**Information provided**
◆ ◆ ◆

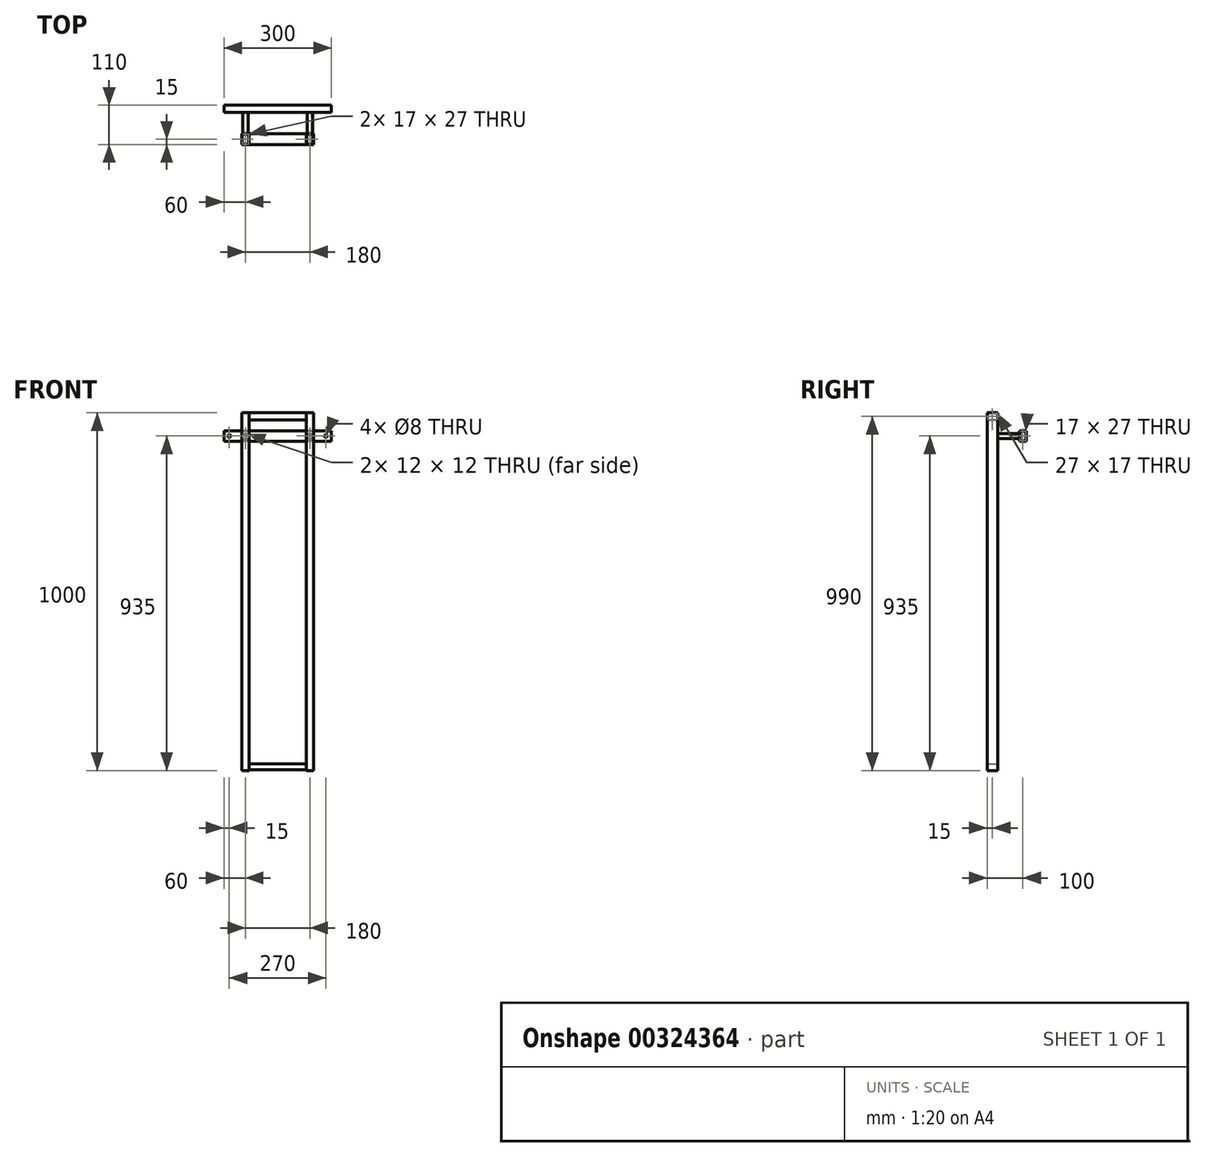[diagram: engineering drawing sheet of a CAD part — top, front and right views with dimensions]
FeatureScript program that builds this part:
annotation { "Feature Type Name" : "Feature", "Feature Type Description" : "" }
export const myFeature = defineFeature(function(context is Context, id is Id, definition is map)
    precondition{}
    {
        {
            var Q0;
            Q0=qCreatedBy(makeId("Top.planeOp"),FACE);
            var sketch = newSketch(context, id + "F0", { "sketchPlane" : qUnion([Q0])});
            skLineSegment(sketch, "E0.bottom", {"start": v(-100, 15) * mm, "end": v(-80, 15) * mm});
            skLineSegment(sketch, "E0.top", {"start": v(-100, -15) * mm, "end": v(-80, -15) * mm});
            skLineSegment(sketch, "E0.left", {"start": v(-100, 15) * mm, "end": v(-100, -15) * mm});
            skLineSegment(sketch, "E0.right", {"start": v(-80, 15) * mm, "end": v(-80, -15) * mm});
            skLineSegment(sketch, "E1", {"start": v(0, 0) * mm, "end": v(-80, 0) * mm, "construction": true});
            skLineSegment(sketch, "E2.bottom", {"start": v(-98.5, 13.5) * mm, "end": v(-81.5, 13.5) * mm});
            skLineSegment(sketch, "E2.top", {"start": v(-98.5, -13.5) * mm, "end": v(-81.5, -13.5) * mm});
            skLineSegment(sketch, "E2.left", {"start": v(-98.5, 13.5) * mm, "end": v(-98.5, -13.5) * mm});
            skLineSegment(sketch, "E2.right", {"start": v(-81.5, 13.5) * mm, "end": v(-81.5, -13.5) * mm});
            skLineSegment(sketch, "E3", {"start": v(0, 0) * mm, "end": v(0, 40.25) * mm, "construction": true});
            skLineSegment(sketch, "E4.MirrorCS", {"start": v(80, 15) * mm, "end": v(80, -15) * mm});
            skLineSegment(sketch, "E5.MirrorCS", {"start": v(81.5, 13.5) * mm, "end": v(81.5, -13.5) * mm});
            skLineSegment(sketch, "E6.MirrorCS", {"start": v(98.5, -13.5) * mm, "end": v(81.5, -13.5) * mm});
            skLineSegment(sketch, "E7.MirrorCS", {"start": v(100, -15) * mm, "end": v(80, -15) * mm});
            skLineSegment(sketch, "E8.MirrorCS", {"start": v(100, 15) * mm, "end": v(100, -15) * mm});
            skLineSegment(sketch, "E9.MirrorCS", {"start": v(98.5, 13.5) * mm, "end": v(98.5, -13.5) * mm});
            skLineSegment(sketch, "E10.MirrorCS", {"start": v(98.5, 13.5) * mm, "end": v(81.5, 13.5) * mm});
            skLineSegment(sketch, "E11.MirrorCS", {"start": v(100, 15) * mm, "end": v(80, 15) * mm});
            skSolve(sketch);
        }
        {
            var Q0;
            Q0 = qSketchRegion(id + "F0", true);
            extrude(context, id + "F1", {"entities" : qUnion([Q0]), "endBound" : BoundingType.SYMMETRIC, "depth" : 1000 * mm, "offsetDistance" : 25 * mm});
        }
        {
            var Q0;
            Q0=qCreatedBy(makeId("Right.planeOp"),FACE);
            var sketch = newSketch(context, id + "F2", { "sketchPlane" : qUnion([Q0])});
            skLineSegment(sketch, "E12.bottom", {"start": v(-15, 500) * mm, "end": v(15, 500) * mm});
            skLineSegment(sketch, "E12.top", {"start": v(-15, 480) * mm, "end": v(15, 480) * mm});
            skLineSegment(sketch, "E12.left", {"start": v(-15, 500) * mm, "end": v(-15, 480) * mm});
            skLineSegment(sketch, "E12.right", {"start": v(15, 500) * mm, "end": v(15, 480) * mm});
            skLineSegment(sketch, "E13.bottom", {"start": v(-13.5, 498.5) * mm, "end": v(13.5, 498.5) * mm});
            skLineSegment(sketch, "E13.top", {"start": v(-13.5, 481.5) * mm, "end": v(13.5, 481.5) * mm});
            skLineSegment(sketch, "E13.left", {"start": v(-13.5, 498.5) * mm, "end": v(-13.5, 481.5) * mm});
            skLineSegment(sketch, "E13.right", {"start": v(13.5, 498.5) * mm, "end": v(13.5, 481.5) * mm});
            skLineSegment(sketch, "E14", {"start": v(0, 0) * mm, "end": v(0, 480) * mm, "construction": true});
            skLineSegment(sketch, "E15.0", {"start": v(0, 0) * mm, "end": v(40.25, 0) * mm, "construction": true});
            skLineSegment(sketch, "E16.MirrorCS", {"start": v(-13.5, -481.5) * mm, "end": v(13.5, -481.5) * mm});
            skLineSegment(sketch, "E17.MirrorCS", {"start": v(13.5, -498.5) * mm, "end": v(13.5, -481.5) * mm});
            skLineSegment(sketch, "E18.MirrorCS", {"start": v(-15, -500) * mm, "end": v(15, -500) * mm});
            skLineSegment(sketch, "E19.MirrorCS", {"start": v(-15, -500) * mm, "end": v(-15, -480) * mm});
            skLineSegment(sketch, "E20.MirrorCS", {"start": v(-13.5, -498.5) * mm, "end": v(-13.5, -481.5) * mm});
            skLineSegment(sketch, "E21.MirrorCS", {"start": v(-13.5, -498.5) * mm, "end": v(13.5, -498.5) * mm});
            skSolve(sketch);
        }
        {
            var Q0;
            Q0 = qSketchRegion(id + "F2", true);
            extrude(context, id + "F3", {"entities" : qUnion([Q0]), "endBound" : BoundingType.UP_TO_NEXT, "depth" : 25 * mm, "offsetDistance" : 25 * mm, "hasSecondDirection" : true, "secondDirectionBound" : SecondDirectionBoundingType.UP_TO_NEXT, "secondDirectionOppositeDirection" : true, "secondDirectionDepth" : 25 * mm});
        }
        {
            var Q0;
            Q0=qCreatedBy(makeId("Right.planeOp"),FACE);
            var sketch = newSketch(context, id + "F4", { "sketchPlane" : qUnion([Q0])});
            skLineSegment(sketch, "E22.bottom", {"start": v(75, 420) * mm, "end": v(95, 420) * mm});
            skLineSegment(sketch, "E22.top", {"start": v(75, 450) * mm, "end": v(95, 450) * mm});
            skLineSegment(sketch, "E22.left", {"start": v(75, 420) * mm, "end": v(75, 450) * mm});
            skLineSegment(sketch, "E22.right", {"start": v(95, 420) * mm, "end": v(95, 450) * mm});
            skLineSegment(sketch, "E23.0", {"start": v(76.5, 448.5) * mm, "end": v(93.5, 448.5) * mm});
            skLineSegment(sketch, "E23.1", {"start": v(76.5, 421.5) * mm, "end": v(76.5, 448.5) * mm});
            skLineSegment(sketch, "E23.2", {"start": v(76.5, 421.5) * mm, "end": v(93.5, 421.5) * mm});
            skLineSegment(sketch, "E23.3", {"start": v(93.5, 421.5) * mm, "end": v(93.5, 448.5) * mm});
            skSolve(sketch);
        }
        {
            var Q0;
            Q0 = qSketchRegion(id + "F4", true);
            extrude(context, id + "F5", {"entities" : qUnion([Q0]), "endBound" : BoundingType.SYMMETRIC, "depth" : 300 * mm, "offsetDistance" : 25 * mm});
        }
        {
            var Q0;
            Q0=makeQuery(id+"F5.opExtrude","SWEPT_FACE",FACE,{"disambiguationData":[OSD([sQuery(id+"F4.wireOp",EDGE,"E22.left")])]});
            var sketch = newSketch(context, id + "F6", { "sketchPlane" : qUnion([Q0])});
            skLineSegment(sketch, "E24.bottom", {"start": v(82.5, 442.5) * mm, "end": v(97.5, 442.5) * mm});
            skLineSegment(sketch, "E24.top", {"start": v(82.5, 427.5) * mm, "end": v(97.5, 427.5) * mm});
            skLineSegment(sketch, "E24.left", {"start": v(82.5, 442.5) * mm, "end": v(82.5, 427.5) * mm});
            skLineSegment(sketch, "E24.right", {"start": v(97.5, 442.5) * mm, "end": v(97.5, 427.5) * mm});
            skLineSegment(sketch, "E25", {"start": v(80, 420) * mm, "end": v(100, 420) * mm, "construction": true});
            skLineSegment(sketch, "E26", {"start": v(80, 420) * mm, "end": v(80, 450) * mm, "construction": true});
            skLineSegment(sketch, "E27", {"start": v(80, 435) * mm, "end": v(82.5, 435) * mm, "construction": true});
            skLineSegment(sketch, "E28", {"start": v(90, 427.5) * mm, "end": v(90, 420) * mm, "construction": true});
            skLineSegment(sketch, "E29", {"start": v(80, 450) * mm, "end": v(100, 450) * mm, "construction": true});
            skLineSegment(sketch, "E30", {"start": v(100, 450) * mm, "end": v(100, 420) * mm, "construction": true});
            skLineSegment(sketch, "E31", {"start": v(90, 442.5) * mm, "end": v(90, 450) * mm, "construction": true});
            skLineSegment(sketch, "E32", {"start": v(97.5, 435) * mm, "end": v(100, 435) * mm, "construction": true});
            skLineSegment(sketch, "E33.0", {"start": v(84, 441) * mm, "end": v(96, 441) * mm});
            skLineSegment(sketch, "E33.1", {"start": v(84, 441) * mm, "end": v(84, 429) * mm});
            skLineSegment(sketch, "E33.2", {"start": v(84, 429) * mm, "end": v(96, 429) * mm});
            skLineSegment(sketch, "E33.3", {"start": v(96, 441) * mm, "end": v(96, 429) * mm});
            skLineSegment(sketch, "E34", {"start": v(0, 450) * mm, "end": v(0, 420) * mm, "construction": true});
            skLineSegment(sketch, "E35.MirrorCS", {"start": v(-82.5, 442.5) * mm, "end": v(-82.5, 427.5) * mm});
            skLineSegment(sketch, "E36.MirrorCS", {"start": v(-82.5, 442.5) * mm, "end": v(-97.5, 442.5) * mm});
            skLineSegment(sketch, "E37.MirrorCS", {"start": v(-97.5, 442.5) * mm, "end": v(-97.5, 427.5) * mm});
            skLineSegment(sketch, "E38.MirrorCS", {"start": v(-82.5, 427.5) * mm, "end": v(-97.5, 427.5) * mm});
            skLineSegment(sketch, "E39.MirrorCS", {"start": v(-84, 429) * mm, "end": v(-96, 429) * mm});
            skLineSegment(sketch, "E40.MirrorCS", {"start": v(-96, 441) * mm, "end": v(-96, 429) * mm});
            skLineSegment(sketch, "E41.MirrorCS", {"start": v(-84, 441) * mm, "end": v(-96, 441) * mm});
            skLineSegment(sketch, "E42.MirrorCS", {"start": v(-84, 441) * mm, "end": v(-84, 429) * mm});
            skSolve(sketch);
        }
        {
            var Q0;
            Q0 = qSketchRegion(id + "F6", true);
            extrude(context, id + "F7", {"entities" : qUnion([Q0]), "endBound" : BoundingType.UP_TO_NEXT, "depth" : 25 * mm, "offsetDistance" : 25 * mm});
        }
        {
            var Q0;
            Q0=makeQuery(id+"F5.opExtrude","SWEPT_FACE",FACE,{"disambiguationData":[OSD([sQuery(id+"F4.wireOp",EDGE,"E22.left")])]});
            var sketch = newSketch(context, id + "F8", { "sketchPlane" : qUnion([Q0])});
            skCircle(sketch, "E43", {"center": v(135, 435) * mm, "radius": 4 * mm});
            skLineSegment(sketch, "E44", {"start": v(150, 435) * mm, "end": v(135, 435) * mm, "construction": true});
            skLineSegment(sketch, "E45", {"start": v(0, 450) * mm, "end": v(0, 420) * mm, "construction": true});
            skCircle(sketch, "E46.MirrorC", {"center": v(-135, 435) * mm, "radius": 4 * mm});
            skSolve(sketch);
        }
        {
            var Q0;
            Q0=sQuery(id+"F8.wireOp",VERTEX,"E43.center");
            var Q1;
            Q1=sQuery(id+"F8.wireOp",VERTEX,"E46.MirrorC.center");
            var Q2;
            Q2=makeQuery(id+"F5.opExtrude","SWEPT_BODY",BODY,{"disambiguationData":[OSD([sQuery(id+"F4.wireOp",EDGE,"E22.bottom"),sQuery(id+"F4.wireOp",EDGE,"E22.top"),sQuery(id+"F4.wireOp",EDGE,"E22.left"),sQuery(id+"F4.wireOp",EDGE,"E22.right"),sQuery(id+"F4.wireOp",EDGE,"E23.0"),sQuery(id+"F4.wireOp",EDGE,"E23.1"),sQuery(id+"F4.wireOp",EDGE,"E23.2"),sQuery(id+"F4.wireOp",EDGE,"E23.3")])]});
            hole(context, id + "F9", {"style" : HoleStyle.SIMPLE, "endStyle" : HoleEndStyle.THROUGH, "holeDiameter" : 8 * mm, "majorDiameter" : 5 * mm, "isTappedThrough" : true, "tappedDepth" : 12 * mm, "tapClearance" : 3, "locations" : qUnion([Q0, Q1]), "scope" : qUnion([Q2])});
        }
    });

◆ ◆ ◆

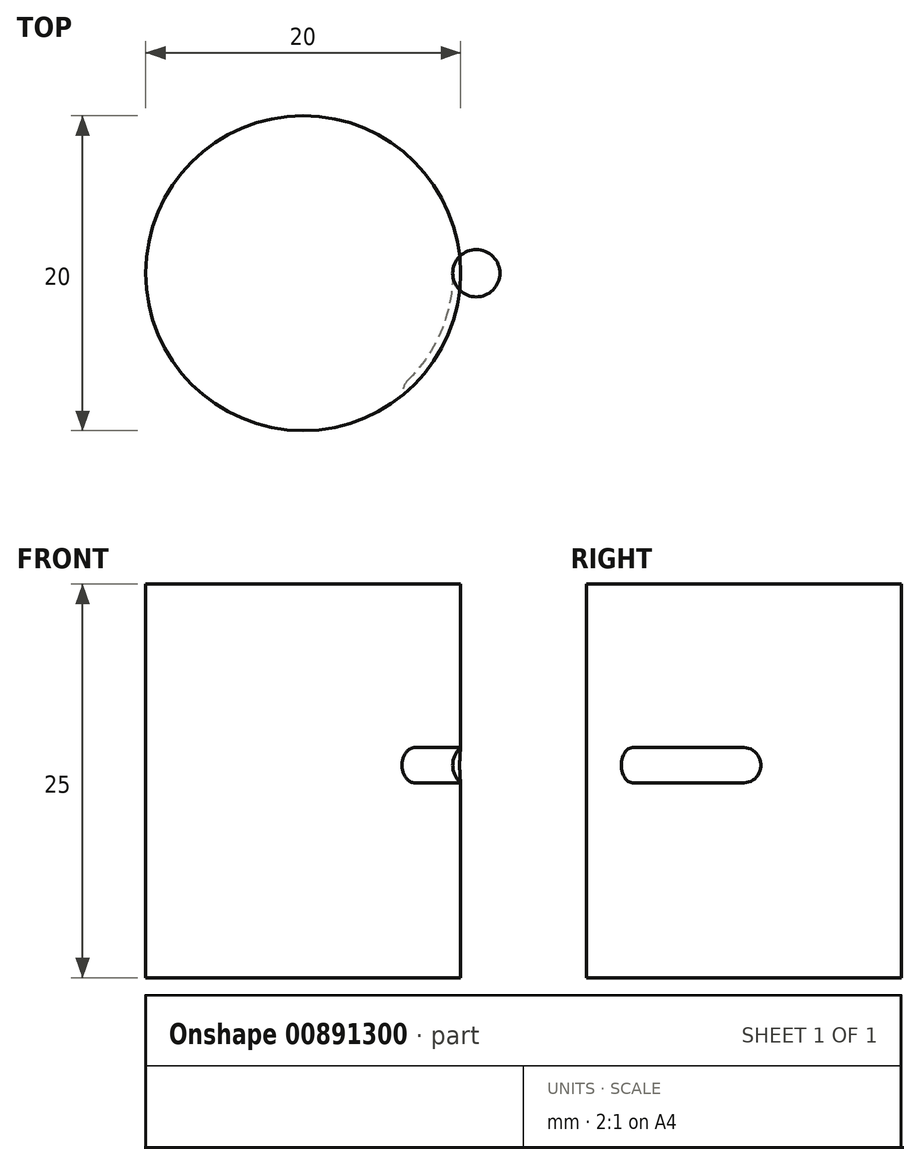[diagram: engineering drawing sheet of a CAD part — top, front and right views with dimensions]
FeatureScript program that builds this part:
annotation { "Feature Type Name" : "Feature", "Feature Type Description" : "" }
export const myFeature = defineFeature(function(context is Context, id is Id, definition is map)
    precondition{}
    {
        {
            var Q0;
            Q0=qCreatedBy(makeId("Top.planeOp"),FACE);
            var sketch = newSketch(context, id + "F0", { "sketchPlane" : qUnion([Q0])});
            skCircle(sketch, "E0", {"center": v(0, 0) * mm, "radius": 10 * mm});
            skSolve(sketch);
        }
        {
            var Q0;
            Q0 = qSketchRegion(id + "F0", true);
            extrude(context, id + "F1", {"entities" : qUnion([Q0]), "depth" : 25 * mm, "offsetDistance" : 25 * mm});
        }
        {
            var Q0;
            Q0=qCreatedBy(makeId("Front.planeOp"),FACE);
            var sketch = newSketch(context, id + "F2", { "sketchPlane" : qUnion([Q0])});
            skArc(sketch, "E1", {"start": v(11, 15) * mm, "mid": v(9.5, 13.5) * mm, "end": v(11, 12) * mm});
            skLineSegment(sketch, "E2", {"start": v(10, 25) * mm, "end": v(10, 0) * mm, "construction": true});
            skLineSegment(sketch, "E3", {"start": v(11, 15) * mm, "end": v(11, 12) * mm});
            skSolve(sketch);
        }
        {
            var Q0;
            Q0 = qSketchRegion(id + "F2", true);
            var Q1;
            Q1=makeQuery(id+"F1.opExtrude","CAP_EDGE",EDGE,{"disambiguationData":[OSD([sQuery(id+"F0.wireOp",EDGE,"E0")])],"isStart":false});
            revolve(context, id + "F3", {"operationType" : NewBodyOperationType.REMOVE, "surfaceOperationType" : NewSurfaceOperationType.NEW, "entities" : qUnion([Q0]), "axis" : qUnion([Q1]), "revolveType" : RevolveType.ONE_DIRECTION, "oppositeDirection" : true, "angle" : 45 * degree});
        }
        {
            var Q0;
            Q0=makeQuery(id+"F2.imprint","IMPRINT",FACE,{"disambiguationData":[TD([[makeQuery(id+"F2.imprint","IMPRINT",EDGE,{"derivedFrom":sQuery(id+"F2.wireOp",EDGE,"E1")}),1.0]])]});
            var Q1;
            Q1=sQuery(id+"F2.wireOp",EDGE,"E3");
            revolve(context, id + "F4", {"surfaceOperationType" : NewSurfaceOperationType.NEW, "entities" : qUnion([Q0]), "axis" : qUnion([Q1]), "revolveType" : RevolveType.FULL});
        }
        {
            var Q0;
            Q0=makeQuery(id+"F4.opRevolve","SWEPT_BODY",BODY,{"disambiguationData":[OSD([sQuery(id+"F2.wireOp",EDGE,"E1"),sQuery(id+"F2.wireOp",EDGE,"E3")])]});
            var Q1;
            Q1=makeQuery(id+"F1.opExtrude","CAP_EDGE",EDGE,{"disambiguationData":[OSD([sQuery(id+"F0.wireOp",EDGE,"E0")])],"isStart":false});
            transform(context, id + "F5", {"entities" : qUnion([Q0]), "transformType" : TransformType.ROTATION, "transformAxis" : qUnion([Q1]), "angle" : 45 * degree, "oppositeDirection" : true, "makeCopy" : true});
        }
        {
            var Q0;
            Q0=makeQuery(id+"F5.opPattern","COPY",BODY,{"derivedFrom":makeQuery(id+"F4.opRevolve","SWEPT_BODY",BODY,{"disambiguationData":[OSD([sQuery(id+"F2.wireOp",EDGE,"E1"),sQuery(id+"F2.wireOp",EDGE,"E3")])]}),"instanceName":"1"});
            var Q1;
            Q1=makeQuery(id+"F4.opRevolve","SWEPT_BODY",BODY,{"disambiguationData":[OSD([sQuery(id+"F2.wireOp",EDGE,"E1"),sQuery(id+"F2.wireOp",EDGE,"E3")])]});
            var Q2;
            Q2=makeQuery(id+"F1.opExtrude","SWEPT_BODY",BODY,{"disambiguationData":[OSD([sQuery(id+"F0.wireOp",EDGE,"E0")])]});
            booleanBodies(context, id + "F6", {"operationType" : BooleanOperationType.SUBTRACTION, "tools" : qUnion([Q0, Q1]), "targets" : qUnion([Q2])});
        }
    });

◆ ◆ ◆

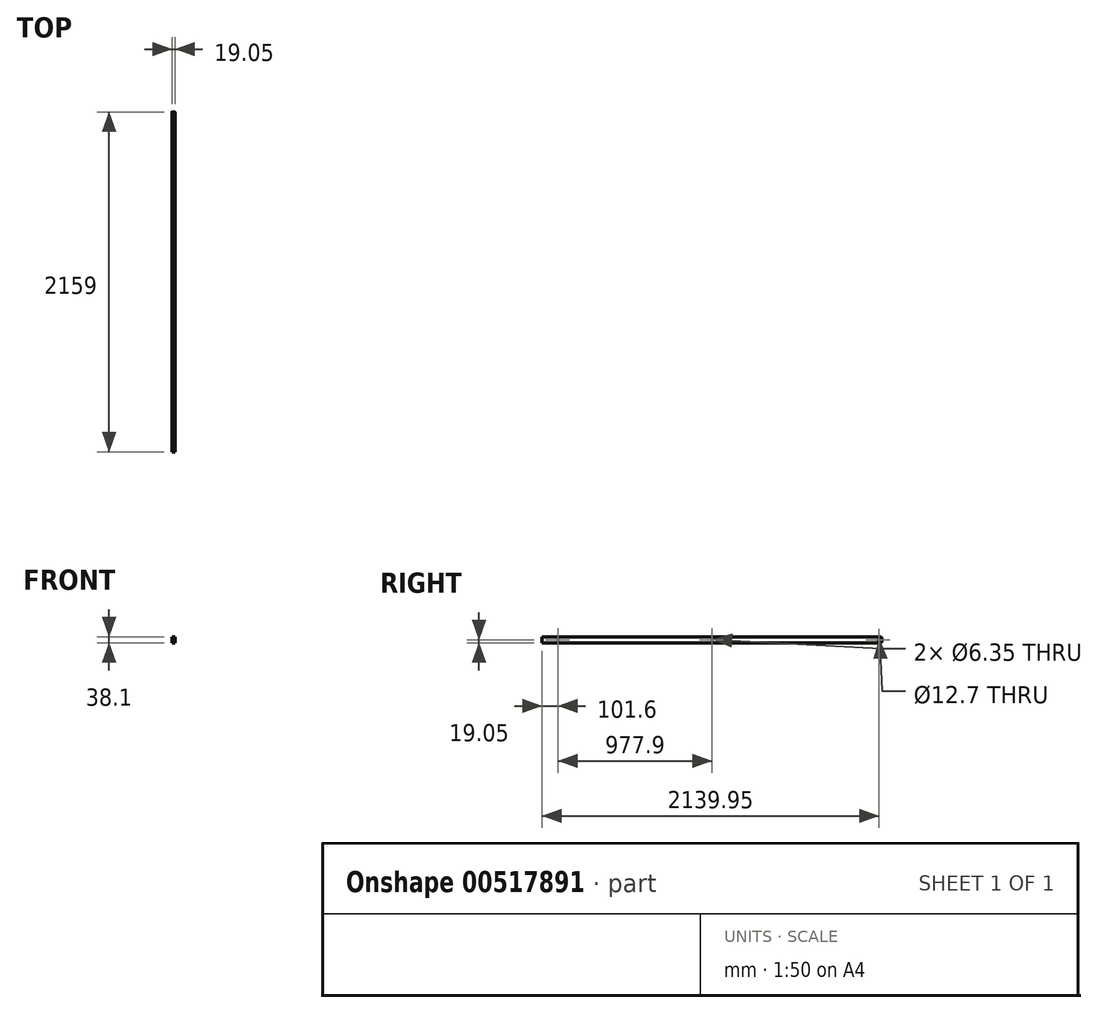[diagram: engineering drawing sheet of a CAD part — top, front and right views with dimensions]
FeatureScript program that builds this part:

◆ ◆ ◆

**Problem statement**
How many lines of the records contain the string "BoundingType"? Reply with the number alone.

**Task result**
4